I strongly reccomend a 16:9 aspect ratio in the 26", 30", 34" range as a minimum..

Bob


----------



## Exocer (Apr 19, 2006)

Thanks a lot!


----------



## Guest (Jul 13, 2006)

Hi-def TV's are not kind to sub-standard signals! I can't stand to watch SD TV anymore! Even on my SD TV monitors! I have been spoiled and forever ruined!


----------



## wbassett (Feb 8, 2007)

Exocer said:


> Preferably the HVX series in 23", 26" and 27". These three are about the only flat panel HDTV compatible TV's I can afford (for a while). My Tivo box isn't Hi-Def yet, nor is my other video source (Ps2). Should I wait a while until I have devices capable of passing a HighDef signal before getting a new TV? Is it true that some of the newer flat panel TV's look worse than your typical Tube TV with an analog (SDTV) signal?


I have the 27" Olevia 720p in our bedroom. I use it for a dual purpose display... for my computer and also as our bedroom TV for watching movies. (Excuse the mess)














I think it is a great display. Both video and computer display are exceptional. 

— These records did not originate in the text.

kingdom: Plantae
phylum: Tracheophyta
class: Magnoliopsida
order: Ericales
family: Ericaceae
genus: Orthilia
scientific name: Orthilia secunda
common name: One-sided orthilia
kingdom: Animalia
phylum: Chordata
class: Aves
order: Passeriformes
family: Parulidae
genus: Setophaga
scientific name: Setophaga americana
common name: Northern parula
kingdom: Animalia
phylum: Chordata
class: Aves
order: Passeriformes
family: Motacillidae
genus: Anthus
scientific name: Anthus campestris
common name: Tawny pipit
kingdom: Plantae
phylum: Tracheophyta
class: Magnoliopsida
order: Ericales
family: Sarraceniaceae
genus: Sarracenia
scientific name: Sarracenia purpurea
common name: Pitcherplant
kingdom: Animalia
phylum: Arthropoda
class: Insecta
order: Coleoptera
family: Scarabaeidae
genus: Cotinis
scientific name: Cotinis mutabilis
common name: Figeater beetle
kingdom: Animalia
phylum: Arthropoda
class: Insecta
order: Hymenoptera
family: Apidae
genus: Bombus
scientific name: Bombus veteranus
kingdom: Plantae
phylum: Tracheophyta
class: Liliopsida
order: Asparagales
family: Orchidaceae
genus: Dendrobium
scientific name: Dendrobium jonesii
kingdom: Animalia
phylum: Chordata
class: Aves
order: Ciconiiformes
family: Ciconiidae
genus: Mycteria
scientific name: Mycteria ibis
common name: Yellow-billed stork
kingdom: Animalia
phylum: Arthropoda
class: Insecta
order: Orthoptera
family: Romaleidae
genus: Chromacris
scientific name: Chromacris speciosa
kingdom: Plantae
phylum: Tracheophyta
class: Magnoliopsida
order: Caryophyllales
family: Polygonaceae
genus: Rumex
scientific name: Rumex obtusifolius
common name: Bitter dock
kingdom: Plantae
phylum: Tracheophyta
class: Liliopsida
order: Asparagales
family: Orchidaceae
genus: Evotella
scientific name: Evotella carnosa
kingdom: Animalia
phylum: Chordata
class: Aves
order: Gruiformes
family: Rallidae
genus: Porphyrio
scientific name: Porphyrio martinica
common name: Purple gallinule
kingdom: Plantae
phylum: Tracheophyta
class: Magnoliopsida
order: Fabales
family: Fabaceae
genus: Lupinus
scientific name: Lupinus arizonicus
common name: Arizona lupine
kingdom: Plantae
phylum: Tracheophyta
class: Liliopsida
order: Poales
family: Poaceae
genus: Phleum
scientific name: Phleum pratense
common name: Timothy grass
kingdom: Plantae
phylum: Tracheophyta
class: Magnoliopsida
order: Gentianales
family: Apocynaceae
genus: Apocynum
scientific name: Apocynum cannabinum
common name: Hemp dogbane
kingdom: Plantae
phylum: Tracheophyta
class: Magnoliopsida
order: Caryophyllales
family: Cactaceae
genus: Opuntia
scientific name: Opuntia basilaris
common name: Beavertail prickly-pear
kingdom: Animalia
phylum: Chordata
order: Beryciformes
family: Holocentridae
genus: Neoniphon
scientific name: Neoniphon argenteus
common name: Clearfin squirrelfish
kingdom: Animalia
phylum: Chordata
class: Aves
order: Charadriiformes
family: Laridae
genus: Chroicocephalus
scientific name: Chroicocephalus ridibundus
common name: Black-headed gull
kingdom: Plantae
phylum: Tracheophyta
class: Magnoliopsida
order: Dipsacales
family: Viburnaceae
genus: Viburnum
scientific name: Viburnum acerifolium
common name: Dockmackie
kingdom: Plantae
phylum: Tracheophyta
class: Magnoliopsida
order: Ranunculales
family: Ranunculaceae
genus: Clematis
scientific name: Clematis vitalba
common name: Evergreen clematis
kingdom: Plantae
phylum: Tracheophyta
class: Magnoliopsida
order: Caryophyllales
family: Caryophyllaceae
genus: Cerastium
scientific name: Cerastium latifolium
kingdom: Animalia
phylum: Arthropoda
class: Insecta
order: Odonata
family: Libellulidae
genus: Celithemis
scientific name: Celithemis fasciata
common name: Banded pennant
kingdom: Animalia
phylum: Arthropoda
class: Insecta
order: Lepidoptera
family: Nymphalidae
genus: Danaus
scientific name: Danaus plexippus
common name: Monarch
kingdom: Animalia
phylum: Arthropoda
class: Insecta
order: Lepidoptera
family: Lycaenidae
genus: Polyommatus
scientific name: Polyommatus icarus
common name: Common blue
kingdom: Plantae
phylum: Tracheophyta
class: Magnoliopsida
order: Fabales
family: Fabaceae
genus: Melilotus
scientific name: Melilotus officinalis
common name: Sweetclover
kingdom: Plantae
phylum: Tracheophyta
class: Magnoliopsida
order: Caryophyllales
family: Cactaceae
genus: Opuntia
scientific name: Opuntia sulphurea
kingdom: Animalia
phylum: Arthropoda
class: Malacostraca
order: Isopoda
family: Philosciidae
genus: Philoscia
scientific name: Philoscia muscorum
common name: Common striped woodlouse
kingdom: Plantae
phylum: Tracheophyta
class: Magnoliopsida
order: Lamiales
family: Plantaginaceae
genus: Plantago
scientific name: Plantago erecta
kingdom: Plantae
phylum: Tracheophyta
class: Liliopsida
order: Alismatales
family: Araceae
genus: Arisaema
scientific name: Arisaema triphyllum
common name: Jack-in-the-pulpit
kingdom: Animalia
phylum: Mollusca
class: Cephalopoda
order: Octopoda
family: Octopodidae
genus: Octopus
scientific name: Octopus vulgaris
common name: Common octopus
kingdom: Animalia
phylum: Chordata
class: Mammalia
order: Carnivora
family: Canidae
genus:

There are better 720p displays out there but not for this price, at least in my opinion. The only negatives I have to say about this display is it doesn't have an HDMI input only DVI. It also has a PC input, component, SVideo, and composite. Overall for these displays the remote and on screen menu is really lacking as far as layout and options but it's live-able.

I had it hooked up to a Samsung upconverting DVD player that had a DVI output and movies looked incredible at 720p. Source material is always the weak link so keep that in mind... garbage in = garbage out. A well mastered SDVD looks fantastic.

As for a computer monitor, I am completely spoiled now and can't stand using a smaller monitor. Even my 21" Sony Trinitron G500 looks small in comparison, and the monitor my wife has is a 17" Nokia and compared to both my work monitor and the Olevia it just looks tiny. 

Setting up for a computer was a breeze. A year and a half ago my brother got a great deal at Sam's Club on a Phillips 30" CRT HDTV. It also has a PC input, but I couldn't get the desktop to display right. The task bar was off the screen and you had to scroll to move the whole desktop in order to see all of the screen. With the Olevia I set my video card display to 1366x768 and at first the PC desktop didn't fit the screen and I was thinking 'Oh no, here we go again...' but there is an 'auto' button on the remote. I clicked it and everything snapped right in place. 

I have had this set for well over a year now and I use it every day for hours at a time between either PC use or movies, and it hasn't had one problem. No bad pixels, nothing. 

I would recommend it to anyone.


----------